JUDY WOODRUFF (NewsHour):  Next, the latest addition to the NewsHour Bookshelf.

In the early 1960s, it was a city that stood on the threshold of unlimited possibilities, but it wasn’t to be.  Today, some two years after Detroit declared bankruptcy, it is slowly recovering from decades of decline.

Washington Post editor and Detroit native David Maraniss looks at the Motor City of 50 years ago in his new book, “Once in a Great City: A Detroit Story.”

Jeffrey Brown talked to him recently at the National Book Festival here in Washington.

JEFFREY BROWN (NewsHour):  So, “Once in a Great City,” you are taking us back to a great moment, right, maybe like the heights, right, of…

DAVID MARANISS, Author, “Once in a Great City: A Detroit Story”:  Well, it’s a moment — the book takes place between 1962 and 1964, when Motown was booming, when the Mustang* was being conceived, when cars were selling more than ever before, when Walter Reuther and the labor movement were at their peak.

The working people of Detroit were reaching the middle class.  There was so much luminescence about the city then, but it was a luminescence that was also a dying light.

JEFFREY BROWN:  Well, before you get to the dying light, the luminescence, what was Detroit at that moment?  Because it’s so easy to forget when you — given what we look at now.

DAVID MARANISS:  It had 1.7 million people.  Now it’s down to 700,000.

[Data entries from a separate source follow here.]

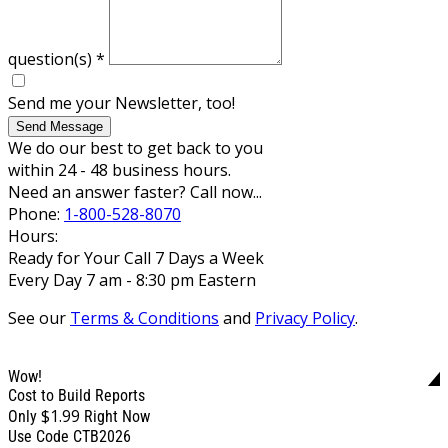
question(s)
*
Send me your Newsletter, too!
Send Message
We do our best to get back to you
within 24 - 48 business hours.
Need an answer faster? Call now...
Phone:
1-800-528-8070
Hours:
Ready for Your Call 7 Days a Week
Every Day 7 am - 8:30 pm Eastern
See our
Terms & Conditions
and
Privacy Policy
.
Wow!
Cost to Build Reports
$1.99
Only
Right Now
Use Code CTB2026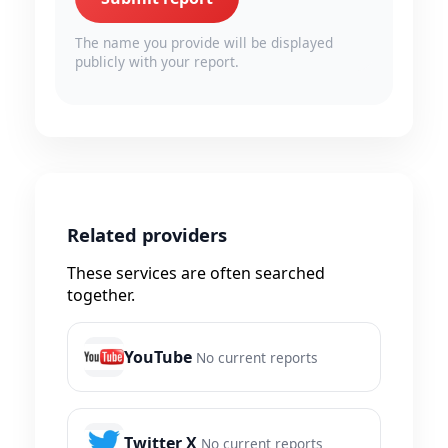
The name you provide will be displayed
publicly with your report.
Related providers
These services are often searched
together.
YouTube
No current reports
Twitter X
No current reports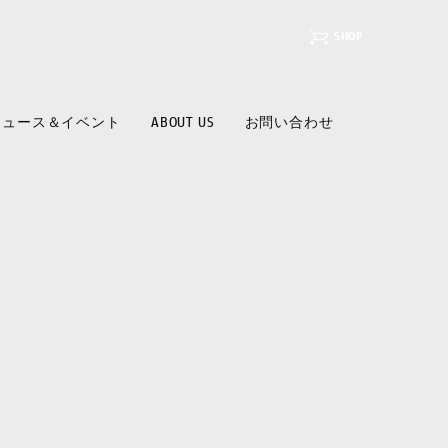
SHOP
ニュース＆イベント
ABOUT US
お問い合わせ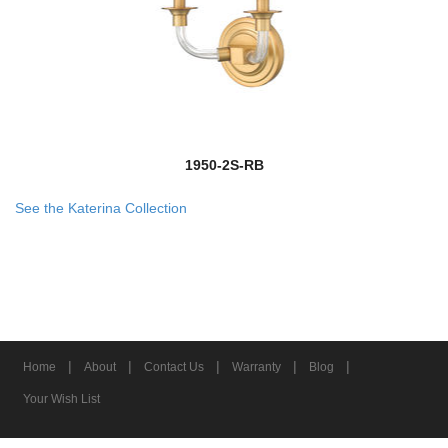
1950-2S-RB
See the Katerina Collection
|
|
|
|
|
Home
About
Contact Us
Warranty
Blog
Your Wish List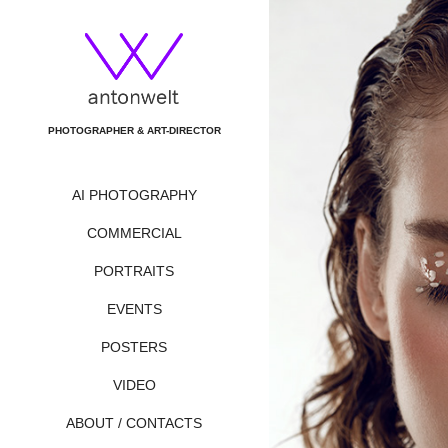
PHOTOGRAPHER & ART-DIRECTOR
AI PHOTOGRAPHY
COMMERCIAL
PORTRAITS
EVENTS
POSTERS
VIDEO
ABOUT / CONTACTS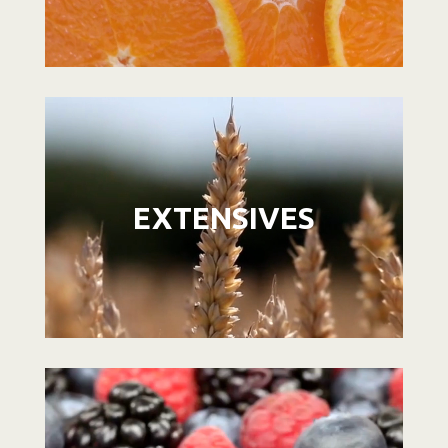
Video
Player
EXTENSIVES
Video
Player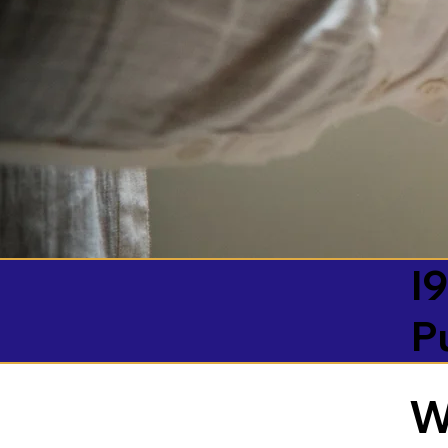
I9
P
W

It had — the Big Three was building more cars than ever before.  It had a creative spirit.  The book — one of the threads of the book is creation, creativity, destruction, decay.  And you see them sort of intertwined.  And it was very creative at that point.  You could invent yourself in Detroit 50 years ago.

JEFFREY BROWN:  And, of course, Motown famously invented itself and then many wonderful and famous musicians.

DAVID MARANISS:  Totally, yes, which is one of the key threads of the book, Berry Gordy and his family.

I give a lot of due to his sisters actually.  The whole Gordy family created Motown.  And all of this local talent, it’s just stunning to think about Smokey Robinson Stevie Wonder, The Temptations, the Supremes, Martha Reeves, Mary Wells.  All these great musicians grew up near each other, and Aretha Franklin, who wasn’t Motown, but was there.

* I own a 2015 Ford Mustang, V6, Manual Trans.